Parkway Limited

Overview
- Service type: Commuter rail
- Status: Discontinued
- Locale: Pennsylvania
- First service: March 3, 1981
- Last service: November 13, 1981
- Former operator(s): Conrail (under contract to PennDOT)

Route
- Termini: Pittsburgh Greensburg
- Stops: 5
- Service frequency: Two daily round-trips on weekdays

Technical
- Track gauge: 4 ft 8+1⁄2 in (1,435 mm)
- Track owner(s): Conrail

= Parkway Limited =

Commuter rail In Pittsburgh, Pennsylvania

The Parkway Limited was a short-lived commuter train operated by Conrail (under contract to PennDOT) between Pittsburgh, Pennsylvania, and Greensburg, Pennsylvania, in 1981. The train was created in response to construction work on the section of Interstate 376 known as Parkway East. The train was funded by $2 million of a $10 million grant from the Federal Highway Administration. It supplemented the PATrain service, which ran slightly to the south.

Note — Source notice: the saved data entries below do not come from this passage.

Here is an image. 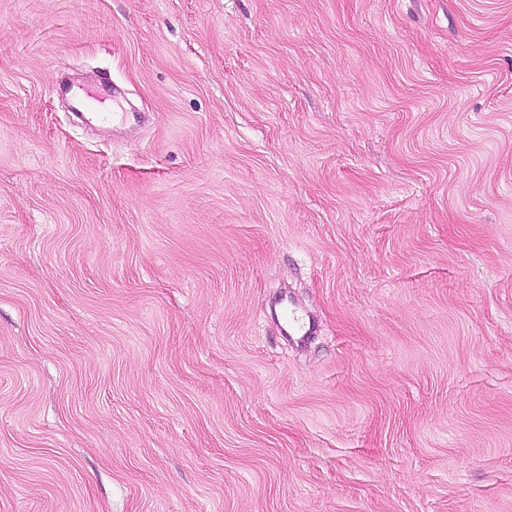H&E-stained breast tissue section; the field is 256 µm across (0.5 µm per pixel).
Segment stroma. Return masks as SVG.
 Listing matches in <instances>:
<instances>
[{
    "label": "stroma",
    "mask_w": 512,
    "mask_h": 512,
    "mask_svg": "<svg viewBox=\"0 0 512 512\" xmlns=\"http://www.w3.org/2000/svg\"><path fill=\"white\" fill-rule=\"evenodd\" d=\"M0 512H512V0H0ZM57 92L60 96L69 98L72 102L71 106L73 108L74 114L82 117L88 122H94L103 126H110L115 121H129L130 118L135 117L134 112H121V113H112V112H81L84 107H86V98H93L95 94L92 92L82 89L81 93L74 92L73 87L64 84L58 83Z\"/></svg>",
    "instance_id": "1"
}]
</instances>
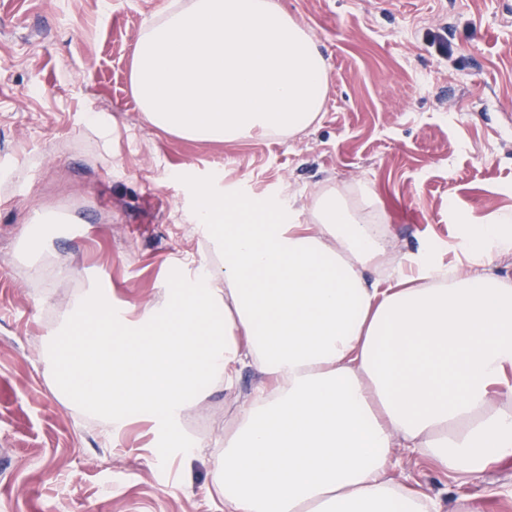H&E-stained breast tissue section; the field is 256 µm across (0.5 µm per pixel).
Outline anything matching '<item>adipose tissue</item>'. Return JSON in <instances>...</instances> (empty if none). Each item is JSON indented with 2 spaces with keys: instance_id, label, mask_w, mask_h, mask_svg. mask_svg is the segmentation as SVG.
Wrapping results in <instances>:
<instances>
[{
  "instance_id": "obj_1",
  "label": "adipose tissue",
  "mask_w": 512,
  "mask_h": 512,
  "mask_svg": "<svg viewBox=\"0 0 512 512\" xmlns=\"http://www.w3.org/2000/svg\"><path fill=\"white\" fill-rule=\"evenodd\" d=\"M297 223L289 200L202 192L194 219L224 265L176 279L134 319L76 303L48 353L53 386L113 430L181 421L243 366L256 382L214 483L224 512H440L393 479L395 449L478 478L512 457V212L466 230L469 272L427 252L396 283L371 271L394 240L330 189Z\"/></svg>"
}]
</instances>
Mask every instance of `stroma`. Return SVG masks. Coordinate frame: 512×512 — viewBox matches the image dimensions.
Masks as SVG:
<instances>
[{
	"instance_id": "1",
	"label": "stroma",
	"mask_w": 512,
	"mask_h": 512,
	"mask_svg": "<svg viewBox=\"0 0 512 512\" xmlns=\"http://www.w3.org/2000/svg\"><path fill=\"white\" fill-rule=\"evenodd\" d=\"M169 2L0 0V512H222L214 475L251 369L187 411L206 423L187 457L142 418L116 433L56 395L43 355L85 293L139 313L223 265L192 221L199 190L285 197L308 224L314 195L347 189L402 252L462 272L466 226L512 211V0H277L327 60L323 110L228 143L156 130L132 95L137 40ZM46 212L59 232L29 255ZM394 475L442 512H512V463L467 480L405 455Z\"/></svg>"
}]
</instances>
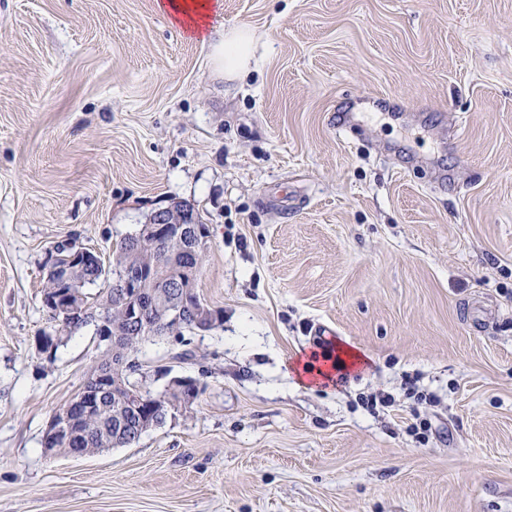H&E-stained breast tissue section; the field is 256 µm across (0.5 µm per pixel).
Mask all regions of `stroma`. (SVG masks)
I'll use <instances>...</instances> for the list:
<instances>
[{
    "instance_id": "stroma-1",
    "label": "stroma",
    "mask_w": 512,
    "mask_h": 512,
    "mask_svg": "<svg viewBox=\"0 0 512 512\" xmlns=\"http://www.w3.org/2000/svg\"><path fill=\"white\" fill-rule=\"evenodd\" d=\"M221 3L241 81L156 0H0V512H512V0ZM175 201L223 322L135 380L200 395L45 456L98 352L49 318L52 255L112 262ZM340 345L362 362L299 377ZM255 37L245 28L226 30L217 40L211 41L209 64L213 72L230 80H242L250 71L254 55Z\"/></svg>"
}]
</instances>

The service had two departures daily in each direction: early morning inbound runs from Greensburg and Pitcairn, with corresponding outbound returns in the late afternoon. The trains used Penn Station in downtown Pittsburgh, becoming the first commuter rail service there since 1964.

==Equipment==
To operate the service, PennDOT acquired ten refurbished coaches from Amtrak, the national passenger railroad operator. Amtrak itself had acquired the ten coaches in 1971 when it took over most private-sector long-haul passenger services. The ten coaches had been built by Budd and Pullman-Standard between 1940 and 1954. Amtrak declared the cars surplus after it switched from steam heating to head end power.

==History==
Commuter service once operated on the line between Pittsburgh and Derry, discontinued in 1964

The service began running on March 3, 1981. Initial patronage was good, with the first trains standing-room only, but by summer ridership had dwindled. The second inbound trip from Pitcairn, which carried at times as few as five passengers, was dropped. To compensate, Amtrak began stopping the Fort Pitt (Pittsburgh–Altoona) at Pitcairn. (The Fort Pitt already stopped at Greensburg.) Service at Manor was discontinued in favor of Irwin, 2.4 mi closer to Pittsburgh. In addition, a move to mainline trackage in Westmoreland County shaved 12 minutes off the schedule.

PennDOT canceled the train in November, citing insufficient ridership. From a high of 600 at the train's launch, daily ridership had dropped below 200. The East Busway opened in 1983 over part of the Parkway Limiteds route.